■ **Directions for this task**
Lay out the lines below as a numbered list, skipping the blank ones and leaving out the pictures.

■ **Records to use**

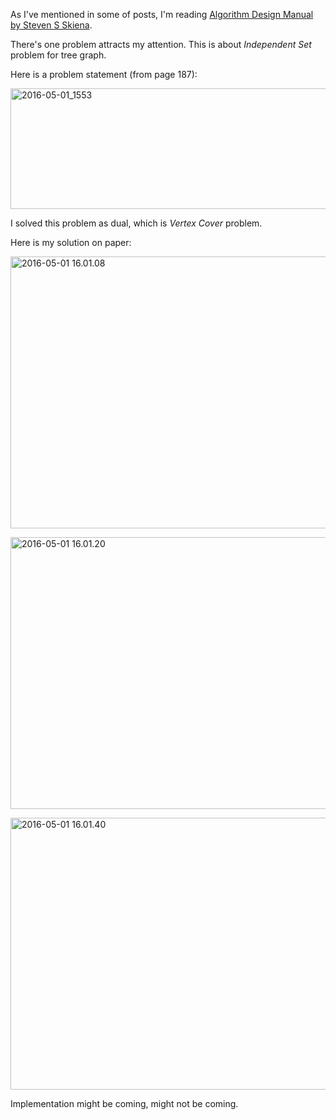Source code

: <!--
{
  "title": "Minimum Weight Vertex Cover on Tree Graph",
  "date": "2016-04-30T22:03:35.000Z",
  "category": "",
  "tags": [
    "graph",
    "dp"
  ],
  "draft": false
}
-->

As I've mentioned in some of posts, I'm reading [Algorithm Design Manual by Steven S Skiena](http://www.amazon.com/Algorithm-Design-Manual-Steven-Skiena/dp/1849967202).

There's one problem attracts my attention. This is about _Independent Set_ problem for tree graph.

Here is a problem statement (from page 187):

<a href="http://wp.hiogawa.net/wp-content/uploads/2016/05/2016-05-01_1553-1024x340.png"><img src="http://wp.hiogawa.net/wp-content/uploads/2016/05/2016-05-01_1553-1024x340.png" alt="2016-05-01_1553" width="580" height="193" class="alignnone size-large wp-image-285" /></a>

I solved this problem as dual, which is _Vertex Cover_ problem. 

Here is my solution on paper:

<a href="http://wp.hiogawa.net/wp-content/uploads/2016/05/2016-05-01-16.01.08-1024x768.jpg"><img src="http://wp.hiogawa.net/wp-content/uploads/2016/05/2016-05-01-16.01.08-1024x768.jpg" alt="2016-05-01 16.01.08" width="580" height="435" class="alignnone size-large wp-image-288" /></a>

<a href="http://wp.hiogawa.net/wp-content/uploads/2016/05/2016-05-01-16.01.20-1024x768.jpg"><img src="http://wp.hiogawa.net/wp-content/uploads/2016/05/2016-05-01-16.01.20-1024x768.jpg" alt="2016-05-01 16.01.20" width="580" height="435" class="alignnone size-large wp-image-289" /></a>

<a href="http://wp.hiogawa.net/wp-content/uploads/2016/05/2016-05-01-16.01.40-1024x768.jpg"><img src="http://wp.hiogawa.net/wp-content/uploads/2016/05/2016-05-01-16.01.40-1024x768.jpg" alt="2016-05-01 16.01.40" width="580" height="435" class="alignnone size-large wp-image-290" /></a>


Implementation might be coming, might not be coming.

■ **Output below**
1. Source code
2. : <!--
3. {
4.   "title": "Minimum Weight Vertex Cover on Tree Graph",
5.   "date": "2016-04-30T22:03:35.000Z",
6.   "category": "",
7.   "tags": [
8.     "graph",
9.     "dp"
10.   ],
11.   "draft": false
12. }
13. -->
14. As I've mentioned in some of posts, I'm reading [Algorithm Design Manual by Steven S Skiena](http://www.amazon.com/Algorithm-Design-Manual-Steven-Skiena/dp/1849967202).
15. There's one problem attracts my attention. This is about _Independent Set_ problem for tree graph.
16. Here is a problem statement (from page 187):
17. <a href="http://wp.hiogawa.net/wp-content/uploads/2016/05/2016-05-01_1553-1024x340.png"><img src="http://wp.hiogawa.net/wp-content/uploads/2016/05/2016-05-01_1553-1024x340.png" alt="2016-05-01_1553" width="580" height="193" class="alignnone size-large wp-image-285" /></a>
18. I solved this problem as dual, which is _Vertex Cover_ problem. 
19. Here is my solution on paper:
20. <a href="http://wp.hiogawa.net/wp-content/uploads/2016/05/2016-05-01-16.01.08-1024x768.jpg"><img src="http://wp.hiogawa.net/wp-content/uploads/2016/05/2016-05-01-16.01.08-1024x768.jpg" alt="2016-05-01 16.01.08" width="580" height="435" class="alignnone size-large wp-image-288" /></a>
21. <a href="http://wp.hiogawa.net/wp-content/uploads/2016/05/2016-05-01-16.01.20-1024x768.jpg"><img src="http://wp.hiogawa.net/wp-content/uploads/2016/05/2016-05-01-16.01.20-1024x768.jpg" alt="2016-05-01 16.01.20" width="580" height="435" class="alignnone size-large wp-image-289" /></a>
22. <a href="http://wp.hiogawa.net/wp-content/uploads/2016/05/2016-05-01-16.01.40-1024x768.jpg"><img src="http://wp.hiogawa.net/wp-content/uploads/2016/05/2016-05-01-16.01.40-1024x768.jpg" alt="2016-05-01 16.01.40" width="580" height="435" class="alignnone size-large wp-image-290" /></a>
23. Implementation might be coming, might not be coming.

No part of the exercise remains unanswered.